Zarząd Jastrzębskiej Spółki Węglowej odrzucił związkowy postulat 10-procentowej podwyżki płac. Jak tłumaczy, oznaczałoby to wzrost kosztów stałych w spółce o blisko 200 mln zł. JSW ubiegły rok najwyższym w górnictwie zyskiem.
Według prezesa spółki, Jarosława Zagórowskiego, spełnienie związkowego postulatu jest niemożliwe. W planie na 2011 r. założono, że płace wzrosną o 2,3 proc., czyli o prognozowany wskaźnik inflacji. Zarząd dopuszcza większą podwyżkę, jeżeli związkowcy zgodzą się ma wdrożenie do połowy roku nowego zakładowego układu zbiorowego pracy, w tym zakładowego systemu wynagradzania.
- 2011 rok będzie pierwszym, kiedy JSW przeznaczy na inwestycje ok. 1 mld zł, podobnie będzie w latach następnych. Dotychczas spółka przeznaczała na inwestycje ok. 500-600 mln zł rocznie. Należy też pamiętać, że 2010 r. był rokiem odpracowywania wielomilionowych strat po kryzysowym roku 2009 - argumentował prezes Zagórowski.
Według wstępnych szacunków, Jastrzębska Spółka Węglowa zamknęła ubiegły rok zyskiem netto rzędu 600 mln zł, wobec 340 mln zł strat rok wcześniej. Przedstawiciele spółki zastrzegają, że dane finansowe nie są jeszcze ostateczne - te znane będą w lutym. W tym roku JSW chciałaby zadebiutować na warszawskiej Giełdzie Papierów Wartościowych.
Związkowcy z JSW nie odnieśli się jeszcze do stanowiska zarządu. Wcześniej byli przeciwni uzależnianiu sprawy podwyżek od zakończenia trwających już wiele miesięcy prac nad nowym układem zbiorowym i system wynagradzania. Ich zdaniem, dobra sytuacja finansowa firmy pozwala na podwyżki.

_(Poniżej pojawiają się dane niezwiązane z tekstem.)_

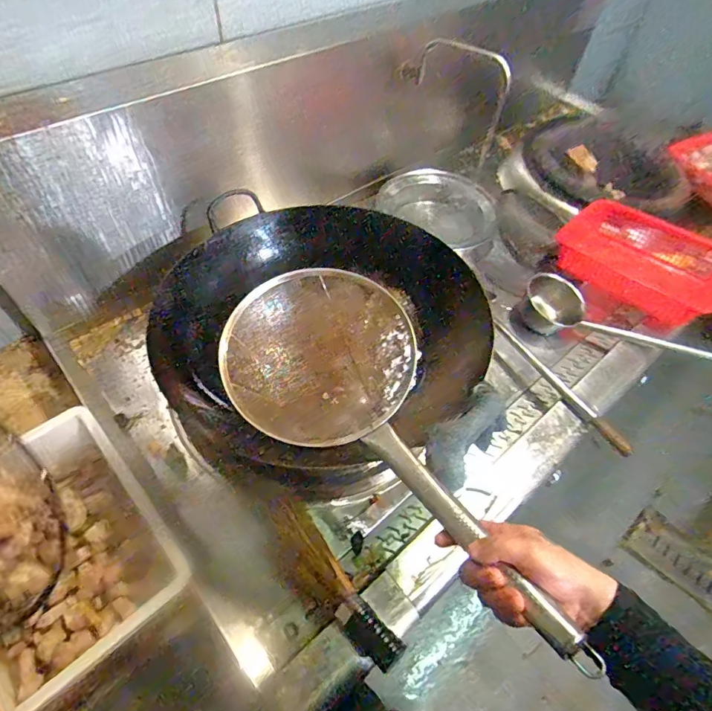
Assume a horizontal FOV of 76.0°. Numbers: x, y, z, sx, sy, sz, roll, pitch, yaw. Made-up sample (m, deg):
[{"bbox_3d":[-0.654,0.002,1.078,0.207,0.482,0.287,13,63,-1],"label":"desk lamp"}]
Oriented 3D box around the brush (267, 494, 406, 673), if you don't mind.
[{"bbox_3d":[-0.044,0.314,0.627,0.072,0.051,0.257,-33,62,-23],"label":"brush"}]

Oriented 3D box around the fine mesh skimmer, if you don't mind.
[{"bbox_3d":[0.030,0.094,0.575,0.254,0.132,0.564,-28,49,-20],"label":"fine mesh skimmer"}]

JSW, wyspecjalizowana w produkcji węgla koksowego, należy do trzech największych spółek węglowych. Zatrudnia ponad 22,6 tys. osób w sześciu kopalniach. W tym roku zakłada utrzymanie poziomu zatrudnienia, przyjęcia do pracy mają jedynie uzupełnić naturalne odejścia pracowników.